The industry insists they want to be part of the obesity solution, reformulating some products to reduce levels of salt, sugar and fat, and indeed fast food chains are starting to diversify and provide more healthy options next to the burgers and fries.
But you have to wonder if it’s more of a token gesture to appease the fat police than a genuine attempt to improve the nutritional standard of their products.
Over the last few years I’ve asked several major fast food companies - or ‘‘quick service restaurants’’as they prefer - for information on what percentage of their business healthy options represent but each time I’ve been told those figures are unavailable.
I suspect this means it’s a very small percentage. Who goes to McDonalds to eat a salad?
Junk food chains are selling legal products, and however nutritionally poor they may be, they should be free to continue to do so.
Likewise, consumers have the right to choose what they eat and how much of it. I’d just like to see more transparency and honesty from the industry.
Don’t try and "goodify" products that, like it or not, are major contributors to our public health burden.
Instead, perhaps the major chains could take a leaf out of Pizza Hut’s book and celebrate their gut-busting wares for what they are.

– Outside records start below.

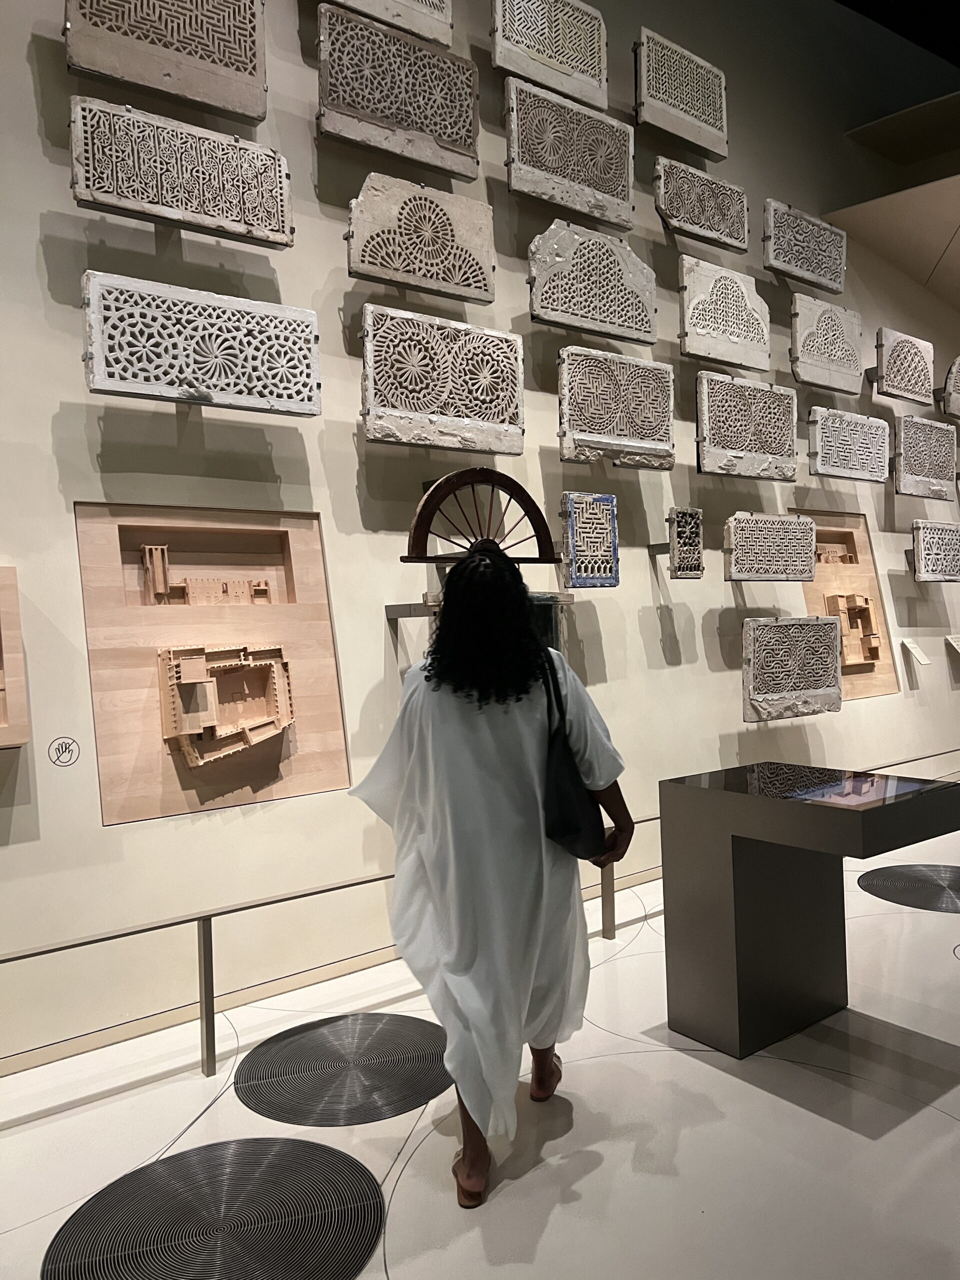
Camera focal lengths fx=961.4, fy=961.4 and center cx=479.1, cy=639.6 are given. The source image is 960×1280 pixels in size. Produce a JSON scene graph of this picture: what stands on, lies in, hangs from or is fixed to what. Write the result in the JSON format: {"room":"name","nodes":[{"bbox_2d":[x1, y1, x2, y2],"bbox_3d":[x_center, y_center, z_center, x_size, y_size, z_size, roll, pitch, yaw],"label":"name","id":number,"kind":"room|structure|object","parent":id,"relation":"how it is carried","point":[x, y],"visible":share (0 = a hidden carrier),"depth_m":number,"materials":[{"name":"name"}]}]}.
{"room":"museum","nodes":[
{"label":"museum","id":0,"kind":"room"},
{"bbox_2d":[0,822,958,1279],"bbox_3d":[1.896,1.249,2.756,12.122,0.106,4.069,-2,1,-38],"label":"floor","id":1,"kind":"structure","parent":0,"point":[942,1117],"depth_m":2.42,"materials":[{"name":"white stone"}]},
{"bbox_2d":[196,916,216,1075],"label":"barrier post","id":2,"kind":"object","parent":1,"relation":"on","point":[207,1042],"visible":0.95,"depth_m":2.81,"materials":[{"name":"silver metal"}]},
{"bbox_2d":[43,1139,387,1279],"bbox_3d":[-0.560,1.265,2.109,0.708,0.005,0.694,-2,1,-38],"label":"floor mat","id":3,"kind":"object","parent":1,"relation":"in","point":[315,1146],"visible":1,"depth_m":2.09,"materials":[{"name":"metal"}]},
{"bbox_2d":[233,1011,454,1126],"bbox_3d":[-0.368,1.247,2.858,0.698,0.004,0.674,-2,1,-38],"label":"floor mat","id":4,"kind":"object","parent":1,"relation":"in","point":[412,1093],"visible":0.96,"depth_m":2.79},
{"bbox_2d":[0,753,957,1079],"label":"barrier rail","id":5,"kind":"object","parent":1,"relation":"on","point":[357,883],"visible":0.75,"depth_m":2.94,"materials":[{"name":"metal"}]},
{"bbox_2d":[348,541,634,1217],"bbox_3d":[0.042,0.521,2.468,0.657,1.495,0.570,-2,1,-38],"label":"woman","id":6,"kind":"object","parent":1,"relation":"on","point":[483,756],"visible":0.97,"depth_m":2.31},
{"bbox_2d":[539,643,607,859],"bbox_3d":[0.230,0.304,2.505,0.267,0.505,0.189,-2,1,-38],"label":"bag","id":7,"kind":"object","parent":6,"relation":"hanging from","point":[568,794],"visible":0.77,"depth_m":2.43,"materials":[{"name":"black"}]},
{"bbox_2d":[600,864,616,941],"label":"barrier post","id":8,"kind":"object","parent":1,"relation":"on","point":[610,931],"visible":0.57,"depth_m":3.92,"materials":[{"name":"metal"}]},
{"bbox_2d":[659,763,959,1060],"bbox_3d":[1.033,0.845,3.005,0.613,0.774,0.722,-2,1,-38],"label":"display pedestal","id":9,"kind":"object","parent":1,"relation":"on","point":[842,813],"visible":0.98,"depth_m":2.93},
{"bbox_2d":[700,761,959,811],"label":"touch screen","id":10,"kind":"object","parent":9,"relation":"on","point":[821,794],"visible":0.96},
{"bbox_2d":[859,863,959,911],"bbox_3d":[2.237,1.159,4.537,0.869,0.006,0.793,-2,1,-38],"label":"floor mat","id":11,"kind":"object","parent":1,"relation":"in","point":[927,880],"visible":0.98,"depth_m":4.55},
{"bbox_2d":[0,0,959,1068],"bbox_3d":[0.486,-1.490,4.668,11.914,5.322,0.206,-2,1,-38],"label":"wall","id":12,"kind":"structure","parent":0,"point":[175,420],"depth_m":3.83,"materials":[{"name":"beige paint"}]},
{"bbox_2d":[0,567,29,749],"bbox_3d":[-1.704,0.063,2.675,0.811,0.566,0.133,-2,1,-38],"label":"wooden panel","id":13,"kind":"object","parent":12,"relation":"attached to","point":[14,711],"visible":0.99,"depth_m":2.87,"materials":[{"name":"brown wood"}]},
{"bbox_2d":[47,736,80,766],"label":"no-touch sign","id":14,"kind":"object","parent":12,"relation":"attached to","point":[61,751],"visible":0.98,"depth_m":2.90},
{"bbox_2d":[62,0,268,121],"bbox_3d":[-1.052,-2.107,3.286,0.678,0.504,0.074,-2,1,-38],"label":"carved panel","id":15,"kind":"object","parent":12,"relation":"attached to","point":[127,76],"visible":0.99,"depth_m":3.28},
{"bbox_2d":[67,93,290,247],"bbox_3d":[-0.993,-1.566,3.253,0.715,0.364,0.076,-2,1,-38],"label":"carved panel","id":16,"kind":"object","parent":12,"relation":"attached to","point":[238,229],"visible":0.99,"depth_m":3.21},
{"bbox_2d":[79,271,325,415],"bbox_3d":[-0.919,-0.980,3.268,0.780,0.386,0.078,-2,1,-38],"label":"carved panel","id":17,"kind":"object","parent":12,"relation":"attached to","point":[199,375],"visible":0.99,"depth_m":3.21,"materials":[{"name":"stone"}]},
{"bbox_2d":[75,502,349,823],"bbox_3d":[-0.894,0.057,3.344,0.913,1.040,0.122,-2,1,-38],"label":"display panel","id":18,"kind":"object","parent":12,"relation":"attached to","point":[344,765],"visible":0.83,"depth_m":3.32,"materials":[{"name":"brown wood"}]},
{"bbox_2d":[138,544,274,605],"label":"model","id":19,"kind":"object","parent":18,"relation":"in","point":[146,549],"visible":0.97,"depth_m":3.41,"materials":[{"name":"brown wood"}]},
{"bbox_2d":[158,642,294,765],"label":"architectural model","id":20,"kind":"object","parent":18,"relation":"attached to","point":[183,668],"visible":0.98,"depth_m":3.35,"materials":[{"name":"brown wood"}]},
{"bbox_2d":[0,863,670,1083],"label":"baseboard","id":21,"kind":"structure","parent":12,"relation":"attached to","point":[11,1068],"depth_m":3.29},
{"bbox_2d":[321,0,454,46],"bbox_3d":[-0.426,-2.735,3.867,0.724,0.506,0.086,-2,1,-38],"label":"carved panel","id":22,"kind":"object","parent":12,"relation":"attached to","point":[449,14],"visible":0.97,"depth_m":3.94,"materials":[{"name":"stone"}]},
{"bbox_2d":[317,7,479,183],"bbox_3d":[-0.311,-2.157,3.818,0.722,0.495,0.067,-2,1,-38],"label":"carved panel","id":23,"kind":"object","parent":12,"relation":"attached to","point":[404,151],"visible":0.99,"depth_m":3.78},
{"bbox_2d":[385,601,439,619],"bbox_3d":[-0.208,-0.115,3.694,0.114,0.067,0.350,-2,1,-38],"label":"metal bracket","id":24,"kind":"object","parent":12,"relation":"attached to","point":[396,614],"visible":0.87,"depth_m":3.72,"materials":[{"name":"metal"}]},
{"bbox_2d":[346,177,498,304],"bbox_3d":[-0.218,-1.598,3.848,0.682,0.429,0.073,-2,1,-38],"label":"carved panel","id":25,"kind":"object","parent":12,"relation":"attached to","point":[481,278],"visible":0.99,"depth_m":3.81,"materials":[{"name":"stone"}]},
{"bbox_2d":[360,307,524,454],"bbox_3d":[-0.134,-1.024,3.875,0.763,0.515,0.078,-2,1,-38],"label":"carved panel","id":26,"kind":"object","parent":12,"relation":"attached to","point":[452,412],"visible":0.99,"depth_m":3.82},
{"bbox_2d":[402,468,560,561],"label":"fanlight window","id":27,"kind":"object","parent":12,"relation":"attached to","point":[431,493],"visible":0.89,"depth_m":3.70,"materials":[{"name":"brown wood"}]},
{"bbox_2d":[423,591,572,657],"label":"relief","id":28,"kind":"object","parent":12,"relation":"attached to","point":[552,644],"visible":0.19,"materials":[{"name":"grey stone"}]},
{"bbox_2d":[491,0,608,109],"bbox_3d":[0.335,-2.769,4.467,0.655,0.476,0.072,-2,1,-38],"label":"carved panel","id":29,"kind":"object","parent":12,"relation":"attached to","point":[586,98],"visible":0.97,"depth_m":4.45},
{"bbox_2d":[505,70,634,230],"bbox_3d":[0.432,-2.223,4.425,0.747,0.507,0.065,-2,1,-38],"label":"carved panel","id":30,"kind":"object","parent":12,"relation":"attached to","point":[586,211],"visible":0.98,"depth_m":4.38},
{"bbox_2d":[560,491,619,587],"bbox_3d":[0.500,-0.447,4.398,0.324,0.418,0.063,-2,1,-38],"label":"carved panel","id":31,"kind":"object","parent":12,"relation":"attached to","point":[610,555],"visible":0.99,"depth_m":4.37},
{"bbox_2d":[528,221,657,344],"bbox_3d":[0.543,-1.654,4.457,0.772,0.482,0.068,-2,1,-38],"label":"carved panel","id":32,"kind":"object","parent":12,"relation":"attached to","point":[647,332],"visible":0.99,"depth_m":4.41,"materials":[{"name":"stone"}]},
{"bbox_2d":[558,346,676,468],"bbox_3d":[0.660,-1.079,4.523,0.733,0.508,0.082,-2,1,-38],"label":"carved panel","id":33,"kind":"object","parent":12,"relation":"attached to","point":[668,436],"visible":0.99,"depth_m":4.48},
{"bbox_2d":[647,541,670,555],"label":"metal bracket","id":34,"kind":"object","parent":12,"relation":"attached to","point":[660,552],"visible":0.69,"depth_m":4.80,"materials":[{"name":"metal"}]},
{"bbox_2d":[632,29,727,162],"bbox_3d":[1.076,-2.880,5.106,0.673,0.511,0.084,-2,1,-38],"label":"carved panel","id":35,"kind":"object","parent":12,"relation":"attached to","point":[681,133],"visible":0.98,"depth_m":5.05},
{"bbox_2d":[665,507,704,579],"bbox_3d":[1.030,-0.478,4.842,0.234,0.352,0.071,-2,1,-38],"label":"carved panel","id":36,"kind":"object","parent":12,"relation":"attached to","point":[679,568],"visible":0.98,"depth_m":4.81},
{"bbox_2d":[653,155,747,252],"bbox_3d":[1.180,-2.282,5.057,0.685,0.390,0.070,-2,1,-38],"label":"carved panel","id":37,"kind":"object","parent":12,"relation":"attached to","point":[663,208],"visible":0.99,"depth_m":5.02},
{"bbox_2d":[677,258,768,370],"bbox_3d":[1.296,-1.703,5.071,0.659,0.506,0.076,-2,1,-38],"label":"carved panel","id":38,"kind":"object","parent":12,"relation":"attached to","point":[700,350],"visible":0.98,"depth_m":5.02,"materials":[{"name":"stone"}]},
{"bbox_2d":[694,370,797,479],"bbox_3d":[1.432,-1.128,5.141,0.778,0.520,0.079,-2,1,-38],"label":"carved panel","id":39,"kind":"object","parent":12,"relation":"attached to","point":[723,442],"visible":0.98,"depth_m":5.09,"materials":[{"name":"grey stone"}]},
{"bbox_2d":[722,511,817,582],"bbox_3d":[1.587,-0.499,5.247,0.725,0.372,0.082,-2,1,-38],"label":"carved panel","id":40,"kind":"object","parent":12,"relation":"attached to","point":[737,576],"visible":0.99,"depth_m":5.20,"materials":[{"name":"grey stone"}]},
{"bbox_2d":[742,614,845,720],"bbox_3d":[1.735,0.148,5.299,0.821,0.548,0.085,-2,1,-38],"label":"carved panel","id":41,"kind":"object","parent":12,"relation":"attached to","point":[834,649],"visible":0.98,"depth_m":5.25,"materials":[{"name":"grey stone"}]},
{"bbox_2d":[765,198,846,292],"bbox_3d":[1.928,-2.313,5.671,0.712,0.429,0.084,-2,1,-38],"label":"carved panel","id":42,"kind":"object","parent":12,"relation":"attached to","point":[784,256],"visible":0.98,"depth_m":5.62,"materials":[{"name":"grey stone"}]},
{"bbox_2d":[790,295,862,393],"bbox_3d":[2.085,-1.764,5.760,0.651,0.513,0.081,-2,1,-38],"label":"carved panel","id":43,"kind":"object","parent":12,"relation":"attached to","point":[810,377],"visible":0.99,"depth_m":5.72,"materials":[{"name":"stone"}]},
{"bbox_2d":[806,407,891,482],"bbox_3d":[2.268,-1.179,5.884,0.765,0.416,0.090,-2,1,-38],"label":"carved panel","id":44,"kind":"object","parent":12,"relation":"attached to","point":[834,463],"visible":0.99,"depth_m":5.83,"materials":[{"name":"grey stone"}]},
{"bbox_2d":[798,510,901,699],"bbox_3d":[2.292,-0.220,5.989,0.925,1.164,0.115,-2,1,-38],"label":"display panel","id":45,"kind":"object","parent":12,"relation":"attached to","point":[816,587],"visible":0.63,"depth_m":6.06,"materials":[{"name":"brown wood"}]},
{"bbox_2d":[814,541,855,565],"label":"architectural model","id":46,"kind":"object","parent":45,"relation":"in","point":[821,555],"visible":0.91,"depth_m":6.29,"materials":[{"name":"brown wood"}]},
{"bbox_2d":[824,592,881,666],"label":"architectural model","id":47,"kind":"object","parent":45,"relation":"in","point":[863,660],"visible":0.93,"depth_m":6.13,"materials":[{"name":"brown wood"}]},
{"bbox_2d":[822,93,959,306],"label":"ceiling","id":48,"kind":"object","parent":12,"relation":"attached to","point":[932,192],"visible":0.96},
{"bbox_2d":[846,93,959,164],"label":"ceiling panel","id":49,"kind":"object","parent":12,"relation":"attached to","point":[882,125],"visible":0.99,"depth_m":6.96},
{"bbox_2d":[874,327,933,403],"bbox_3d":[2.829,-1.814,6.398,0.648,0.427,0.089,-2,1,-38],"label":"carved panel","id":50,"kind":"object","parent":12,"relation":"attached to","point":[882,375],"visible":0.99,"depth_m":6.35,"materials":[{"name":"stone"}]},
{"bbox_2d":[900,638,929,667],"bbox_3d":[2.832,0.086,6.244,0.225,0.167,0.095,-2,1,-38],"label":"label card","id":51,"kind":"object","parent":12,"relation":"attached to","point":[911,646],"visible":0.97,"depth_m":6.23,"materials":[{"name":"white"}]},
{"bbox_2d":[893,413,956,498],"bbox_3d":[3.019,-1.228,6.501,0.723,0.524,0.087,-2,1,-38],"label":"carved panel","id":52,"kind":"object","parent":12,"relation":"attached to","point":[903,447],"visible":0.99,"depth_m":6.44,"materials":[{"name":"grey stone"}]},
{"bbox_2d":[911,519,959,581],"bbox_3d":[3.145,-0.598,6.558,0.648,0.407,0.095,-2,1,-38],"label":"carved panel","id":53,"kind":"object","parent":12,"relation":"attached to","point":[921,555],"visible":0.98,"depth_m":6.46,"materials":[{"name":"grey stone"}]},
{"bbox_2d":[940,356,959,417],"bbox_3d":[3.619,-1.842,7.121,0.711,0.428,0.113,-2,1,-38],"label":"carved panel","id":54,"kind":"object","parent":12,"relation":"attached to","point":[953,375],"visible":0.99,"depth_m":6.92,"materials":[{"name":"stone"}]},
{"bbox_2d":[944,633,959,654],"bbox_3d":[3.352,0.043,6.667,0.329,0.166,0.132,-2,1,-38],"label":"label","id":55,"kind":"object","parent":12,"relation":"attached to","point":[958,646],"visible":0.97,"depth_m":6.63,"materials":[{"name":"white"}]},
{"bbox_2d":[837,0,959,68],"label":"ceiling","id":56,"kind":"structure","parent":0,"point":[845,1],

The global pizza chain recently launched in its British stores a 2700 calories ‘‘pizza dog’’ - which Time magazine described as a ‘‘caloric coma.’’
Pizza Hut spruiked it as ‘‘succulent hot dog sausage bursting from our famous stuffed crust.’’ Yep, it’s a hot dog shoved into a pizza crust.
It might not be to everyone’s taste, it may even be the stupiderest thing you’ve ever heard, but at least they’re not trying to pass it off as something it’s not.